:: ACTION ITEM ::
Every line from the one with "middle pip: (320, 433)" through the end of the entries below should be written out exactly; the pictures should not.

(People photos with keypoints)
● ● ● ●
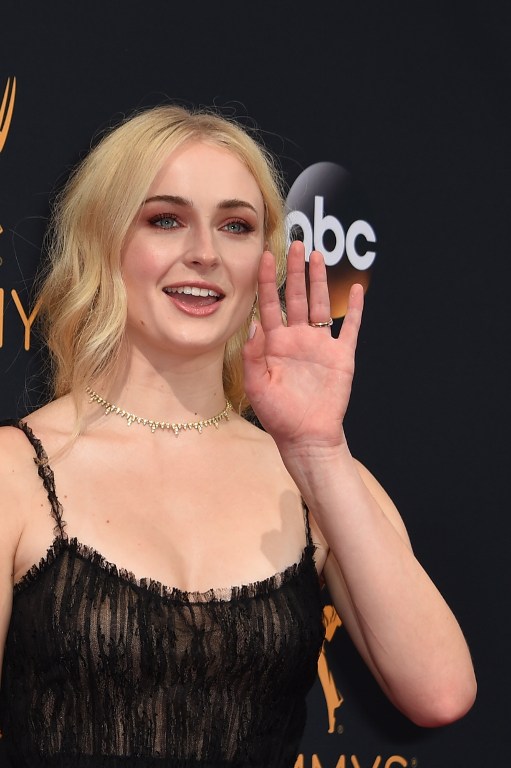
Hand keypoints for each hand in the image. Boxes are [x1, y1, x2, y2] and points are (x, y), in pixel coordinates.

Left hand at [242, 240, 363, 452]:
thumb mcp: (257, 386)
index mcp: (274, 344)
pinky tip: (356, 289)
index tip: (265, 255)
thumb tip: (253, 324)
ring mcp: (320, 346)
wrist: (307, 437)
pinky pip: (349, 327)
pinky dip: (354, 309)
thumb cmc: (278, 416)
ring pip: (319, 304)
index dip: (267, 280)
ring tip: (318, 256)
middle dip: (295, 270)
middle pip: (295, 297)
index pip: (268, 304)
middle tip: (296, 243)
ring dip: (319, 281)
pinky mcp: (341, 356)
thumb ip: (253, 355)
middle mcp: (297, 339)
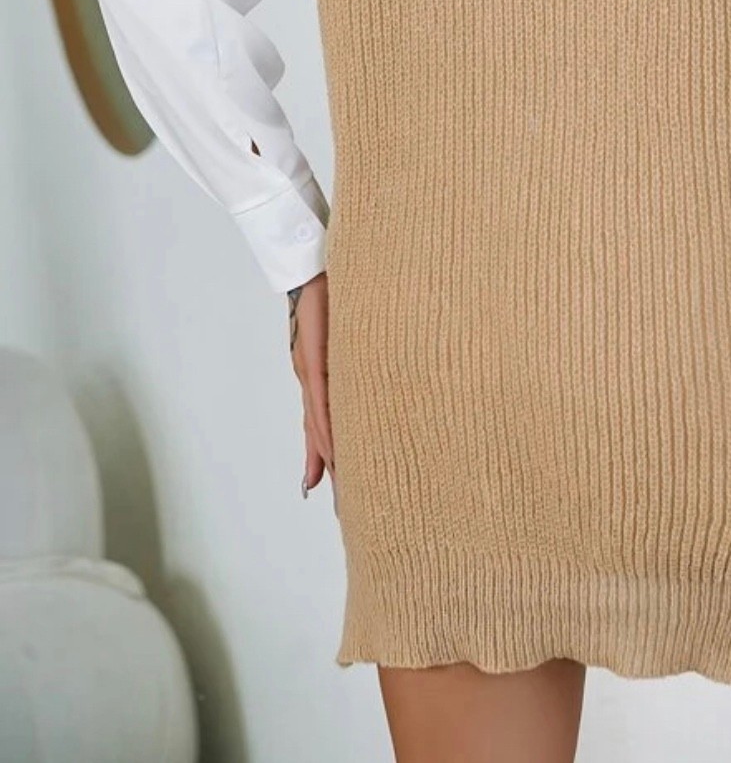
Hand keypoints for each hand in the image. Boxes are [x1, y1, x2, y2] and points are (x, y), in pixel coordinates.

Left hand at [289, 272, 334, 511]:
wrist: (311, 260)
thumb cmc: (330, 292)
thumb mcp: (348, 331)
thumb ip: (358, 360)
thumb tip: (380, 379)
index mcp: (321, 373)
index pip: (326, 424)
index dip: (331, 460)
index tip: (342, 492)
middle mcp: (311, 376)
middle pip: (320, 433)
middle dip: (331, 471)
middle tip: (343, 510)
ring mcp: (309, 368)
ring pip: (320, 423)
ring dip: (329, 458)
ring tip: (339, 491)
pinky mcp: (312, 357)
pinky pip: (322, 399)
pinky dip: (327, 426)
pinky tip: (332, 449)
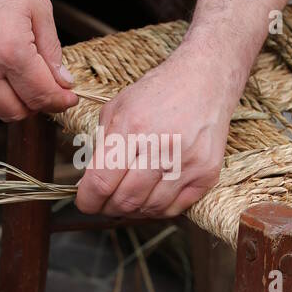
● ● ● ●
:: REPLY ::
middle pip: (320, 433)
middle dip: (331, 471)
middle tip: (343, 510)
ring mcp: (309, 368)
ring pip: (320, 423)
ring dip: (329, 458)
ring tip: (339, 491)
pinky mcp: (312, 357)
pinky pip: (322, 399)
pinky dip: (327, 426)
pinky tip: (332, 449)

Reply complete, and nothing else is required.